──────── TEXTO PROPORCIONADO
Nota: La función algunos es equivalente a la predefinida list_ex.
---------------------------------------------------------------------
*}
fun algunos :: "('a ⇒ bool) ⇒ 'a list ⇒ bool" where
"algunos p [] = False"
| "algunos p (x#xs) = ((p x) ∨ (algunos p xs))"
text {*
---------------------------------------------------------------------
Ejercicio 12. Demostrar o refutar
todos (λx. P x ∧ Q x) xs = (todos P xs ∧ todos Q xs)
---------------------------------------------------------------------
*}
lemma conjCommuta4: "a ∧ b ∧ c ∧ d ⟷ a ∧ c ∧ b ∧ d"
apply (rule iffI)
apply (rule conjI)
apply (erule conjunct1)
apply (rule conjI)
apply (drule conjunct2)
apply (drule conjunct2)
apply (erule conjunct1)
apply (drule conjunct2)
apply (frule conjunct1)
apply (drule conjunct2)+
apply (rule conjI, assumption+)
apply auto
done
lemma todos_conj_d: "todos (λx. P x ∧ Q x) xs = (todos P xs ∧ todos Q xs)"
oops
lemma todos_conj_e: "todos (λx. P x ∧ Q x) xs = (todos P xs ∧ todos Q xs)"
proof (induct xs)
show "todos (λx. P x ∧ Q x) [] = (todos P [] ∧ todos Q [])" by simp
next
fix a xs
assume HI: "todos (λx. P x ∧ Q x) xs = (todos P xs ∧ todos Q xs)"
thus "todos (λx. P x ∧ Q x) (a # xs) = (todos P (a # xs) ∧ todos Q (a # xs))" by auto
qed
thm mult_Suc
thm mult.assoc
lemma todos_conj_a: "todos (λx. P x ∧ Q x) xs = (todos P xs ∧ todos Q xs)"
apply (induct xs)
apply simp
apply simp
apply (simp add: conjCommuta4)
────────────────
──────── DATOS RECOPILADOS
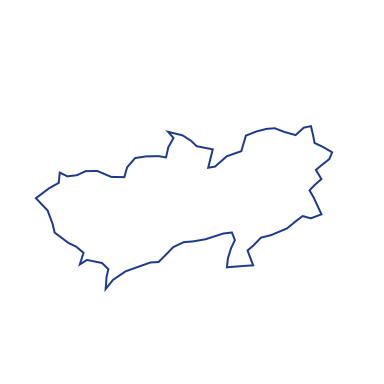 Pano Koutrafas, Nicosia, Cyprus (orthographic projection), rotated 224°
{"feature_id": "46923920B67363917084525", "entity_name": "Pano Koutrafas", "entity_type": "district", "adm_level": 2, "iso_a3": "CYP", "parent_name": "Cyprus", "parent_adm1": "Nicosia", "projection": "orthographic", "projection_center": [32.965, 35.092], "detail": "fine", "context": "isolated", "style": "outline", "palette": "blue", "viewbox_px": 384, "rotation_deg": 224, "n_neighbors": 0, "source": "geoboundaries", "source_scale": "gbopen_adm2", "svg_char_len": 1163}
<svg xmlns="http://www.w3.org/2000/svg" viewBox="0 0 384 384"><g transform="rotate(224 192 192)"><path d="M300.0,79.1L283.0,78.4L270.1,72.2L262.6,67.4L245.5,69.5L237.4,72.2L227.8,72.9L222.4,62.0L220.3,70.2L207.4,78.4L198.6,78.4L194.5,71.6L186.7,62.2L187.8,74.0L184.6,89.0L172.9,112.5L167.4,118.4L167.2,131.8L167.2,139.3L163.1,150.2L157.0,157.1L149.5,167.3L140.7,183.8L135.2,190.6L127.7,187.2L125.0,179.0L120.2,169.4L114.6,162.1L103.9,174.2L97.1,181.7L111.4,188.5L110.7,196.1L110.7,207.0L105.2,215.9L98.4,231.7L97.0,243.3L95.7,251.5L88.2,255.6L83.4,265.9L101.1,272.7L108.6,274.8L108.6,282.3L107.9,291.2L118.2,293.9L117.5,300.8L116.1,311.1L118.8,317.9L129.7,315.2L137.9,312.4L144.7,317.2L152.2,322.0L156.3,315.9L157.0,304.9L167.2,299.4L176.8,295.3L182.2,289.2L187.7,280.3L192.4,270.0L184.9,255.6L191.8,241.9L193.1,226.2L197.2,220.7L206.7,237.1L220.4,228.2L227.9,228.2L238.1,226.2L251.0,218.7L242.8,218.0L240.1,207.7L234.7,198.8L240.8,194.7L249.7,185.8L256.5,176.9L255.8,164.6L251.0,155.7L260.5,146.8L274.8,141.3L283.0,133.1L286.4,124.2L292.5,116.7L300.6,114.1L299.9,113.2L294.2,106.0L297.4,95.4L300.0,79.1Z" fill="none" stroke="#1e3a8a" stroke-width="2"/></g></svg>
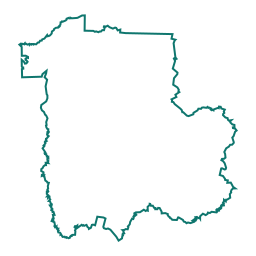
────────────────
### LO QUE SE PIDE
Transcribe del texto proporcionado el fragmento que comienza en las palabras "apply (frule conjunct1)" y termina justo después de "proof (induct xs)".

### RESPUESTA COMPLETA
apply (frule conjunct1)
apply (drule conjunct2)+
apply (rule conjI, assumption+)
apply auto
done
lemma todos_conj_d: "todos (λx. P x ∧ Q x) xs = (todos P xs ∧ todos Q xs)"
oops
lemma todos_conj_e: "todos (λx. P x ∧ Q x) xs = (todos P xs ∧ todos Q xs)"
proof (induct xs)